> **SOURCE EXTRACT**:
BEGIN

Uniform Standards of Reptiles Care Now on the Books
How the set of small-animal care standards, set by PIJAC and industry professionals, will impact animals and their caretakers.
More than 12 million U.S. homes have small animals, which includes birds, small mammals and reptiles, according to the American Pet Products Association’s 2017-2018 survey of pet owners.
All pet professionals who care for and about the welfare of these companion animals work hard so responsible pet owners have access to healthy companion animals. The Pet Industry Joint Advisory Council (PIJAC) has recently released comprehensive care, transport, and biosecurity standards for small animal breeders and distributors who will make this important goal more attainable.
The committee engaged in a rigorous, science-based and substantive process to ensure the health and well-being of small companion animals. The standards are based upon Animal Welfare Act regulations, veterinary input and the best practices of industry leaders. They address animal housing, biosecurity, sanitation, health, escape, transport and shipping protocols, as well as an employee duty of care sheet, and many other areas related to animal welfare. Record-keeping for facilities and animals are also included.
Of the animals included in the standards, two sub-groups—reptiles and birds—are not regulated under the Animal Welfare Act. The reptile section addresses issues such as species-specific temperatures in enclosures; monitoring protocols for temperature, water and air quality; and food and water source availability requirements during transport.

END

> **REQUIRED ACTION A**: For each statement, say whether it agrees with the article on small-animal care standards, answering yes or no and quoting the words of the article that decide it. (i) The standards were released by the Pet Industry Joint Advisory Council. (ii) Reptiles and birds are regulated under the Animal Welfare Act. (iii) Record-keeping is left out of the standards.
> **REQUIRED ACTION B**: According to the article on small-animal care standards, how many U.S. homes have small animals?
> **REQUIRED ACTION C**: Repeat the passage of the article on small-animal care standards that opens with the words containing "Of the animals" and closes with "requirements during transport.".
The entries have nothing to do with the article on small-animal care standards.

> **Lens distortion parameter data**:
BEGIN

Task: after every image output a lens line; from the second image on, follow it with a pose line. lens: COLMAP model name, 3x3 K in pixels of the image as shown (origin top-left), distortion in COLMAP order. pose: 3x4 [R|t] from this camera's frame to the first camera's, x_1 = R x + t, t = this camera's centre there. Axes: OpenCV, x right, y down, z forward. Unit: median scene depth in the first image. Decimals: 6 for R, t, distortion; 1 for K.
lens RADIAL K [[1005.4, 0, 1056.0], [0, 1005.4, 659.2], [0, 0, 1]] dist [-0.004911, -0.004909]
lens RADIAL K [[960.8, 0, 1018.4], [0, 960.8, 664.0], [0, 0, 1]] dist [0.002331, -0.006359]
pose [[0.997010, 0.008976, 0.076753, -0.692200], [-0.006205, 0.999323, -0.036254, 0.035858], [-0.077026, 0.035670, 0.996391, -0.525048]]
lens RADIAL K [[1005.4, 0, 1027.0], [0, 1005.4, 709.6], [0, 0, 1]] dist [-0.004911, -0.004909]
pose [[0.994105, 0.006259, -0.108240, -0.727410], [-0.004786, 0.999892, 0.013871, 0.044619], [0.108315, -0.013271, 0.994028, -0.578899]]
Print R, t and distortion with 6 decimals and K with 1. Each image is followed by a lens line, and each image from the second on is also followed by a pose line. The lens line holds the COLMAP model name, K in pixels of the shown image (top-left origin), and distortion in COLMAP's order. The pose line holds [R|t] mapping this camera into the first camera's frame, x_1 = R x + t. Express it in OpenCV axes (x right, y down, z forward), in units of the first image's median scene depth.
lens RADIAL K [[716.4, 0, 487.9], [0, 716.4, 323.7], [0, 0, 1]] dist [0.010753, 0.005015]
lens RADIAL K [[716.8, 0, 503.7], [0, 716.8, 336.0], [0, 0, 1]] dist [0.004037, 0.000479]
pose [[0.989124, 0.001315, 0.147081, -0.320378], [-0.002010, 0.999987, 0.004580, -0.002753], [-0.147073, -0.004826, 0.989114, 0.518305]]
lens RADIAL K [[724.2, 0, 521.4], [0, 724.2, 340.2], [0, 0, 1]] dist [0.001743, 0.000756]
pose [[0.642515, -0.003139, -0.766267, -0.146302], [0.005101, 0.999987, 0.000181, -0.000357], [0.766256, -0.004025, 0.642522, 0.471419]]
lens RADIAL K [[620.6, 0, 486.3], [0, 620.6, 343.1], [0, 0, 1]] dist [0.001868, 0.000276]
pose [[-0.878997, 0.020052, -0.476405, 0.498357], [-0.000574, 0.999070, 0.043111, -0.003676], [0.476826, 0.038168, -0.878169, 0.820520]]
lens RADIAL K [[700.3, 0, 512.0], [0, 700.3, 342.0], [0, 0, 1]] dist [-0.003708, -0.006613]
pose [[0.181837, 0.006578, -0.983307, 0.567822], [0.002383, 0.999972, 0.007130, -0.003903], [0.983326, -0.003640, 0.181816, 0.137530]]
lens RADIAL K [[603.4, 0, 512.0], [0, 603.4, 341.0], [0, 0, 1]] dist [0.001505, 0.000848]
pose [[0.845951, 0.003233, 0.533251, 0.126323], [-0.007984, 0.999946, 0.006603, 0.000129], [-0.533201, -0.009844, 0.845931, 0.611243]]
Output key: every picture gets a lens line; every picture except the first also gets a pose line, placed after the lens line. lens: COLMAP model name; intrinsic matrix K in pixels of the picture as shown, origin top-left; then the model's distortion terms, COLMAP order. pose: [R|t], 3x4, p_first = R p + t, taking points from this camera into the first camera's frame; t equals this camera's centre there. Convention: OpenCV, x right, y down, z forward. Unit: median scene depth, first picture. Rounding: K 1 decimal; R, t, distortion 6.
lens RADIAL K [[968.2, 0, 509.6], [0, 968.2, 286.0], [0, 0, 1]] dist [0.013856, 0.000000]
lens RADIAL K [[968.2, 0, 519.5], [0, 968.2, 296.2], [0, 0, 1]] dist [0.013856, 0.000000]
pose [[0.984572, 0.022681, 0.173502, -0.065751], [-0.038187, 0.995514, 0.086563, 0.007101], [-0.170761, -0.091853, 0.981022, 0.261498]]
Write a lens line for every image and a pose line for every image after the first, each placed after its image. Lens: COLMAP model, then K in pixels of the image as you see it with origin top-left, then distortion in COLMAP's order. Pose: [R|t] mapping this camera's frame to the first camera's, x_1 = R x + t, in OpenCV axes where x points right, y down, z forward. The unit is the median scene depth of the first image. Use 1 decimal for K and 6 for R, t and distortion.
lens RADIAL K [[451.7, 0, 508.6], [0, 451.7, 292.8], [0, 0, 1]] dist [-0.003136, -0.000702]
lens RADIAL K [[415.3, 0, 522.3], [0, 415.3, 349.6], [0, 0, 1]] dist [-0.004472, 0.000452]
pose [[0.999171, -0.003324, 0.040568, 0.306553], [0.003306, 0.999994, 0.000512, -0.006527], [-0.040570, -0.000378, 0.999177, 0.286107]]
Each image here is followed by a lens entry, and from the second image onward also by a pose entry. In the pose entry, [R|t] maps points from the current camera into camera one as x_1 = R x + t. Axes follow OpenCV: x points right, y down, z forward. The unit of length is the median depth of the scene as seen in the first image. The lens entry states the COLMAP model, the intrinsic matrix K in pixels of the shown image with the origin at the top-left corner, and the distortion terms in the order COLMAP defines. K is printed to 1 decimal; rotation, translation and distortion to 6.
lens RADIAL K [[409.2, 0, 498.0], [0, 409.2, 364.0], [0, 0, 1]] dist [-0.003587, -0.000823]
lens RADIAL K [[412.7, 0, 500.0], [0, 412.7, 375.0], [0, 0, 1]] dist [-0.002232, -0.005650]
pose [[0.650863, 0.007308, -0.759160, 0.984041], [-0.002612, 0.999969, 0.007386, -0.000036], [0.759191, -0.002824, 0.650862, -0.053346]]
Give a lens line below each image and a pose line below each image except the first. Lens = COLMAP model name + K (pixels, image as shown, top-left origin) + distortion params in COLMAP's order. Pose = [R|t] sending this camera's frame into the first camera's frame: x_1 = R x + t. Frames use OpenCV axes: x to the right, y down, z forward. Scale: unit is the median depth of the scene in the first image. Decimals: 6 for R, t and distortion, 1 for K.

END

> **EXERCISE OUTPUT A**:
(i) Yes: "The Pet Industry Joint Advisory Council (PIJAC) has recently released comprehensive care, transport, and biosecurity standards for small animal breeders and distributors"
(ii) No: "two sub-groups—reptiles and birds—are not regulated under the Animal Welfare Act"
(iii) No: "Record-keeping for facilities and animals are also included."

> **EXERCISE OUTPUT B**: More than 12 million.

> **EXERCISE OUTPUT C**:
Of the animals included in the standards, two sub-groups—reptiles and birds—are not regulated under the Animal Welfare Act. The reptile section addresses issues such as species-specific temperatures in enclosures; monitoring protocols for temperature, water and air quality; and food and water source availability requirements during transport.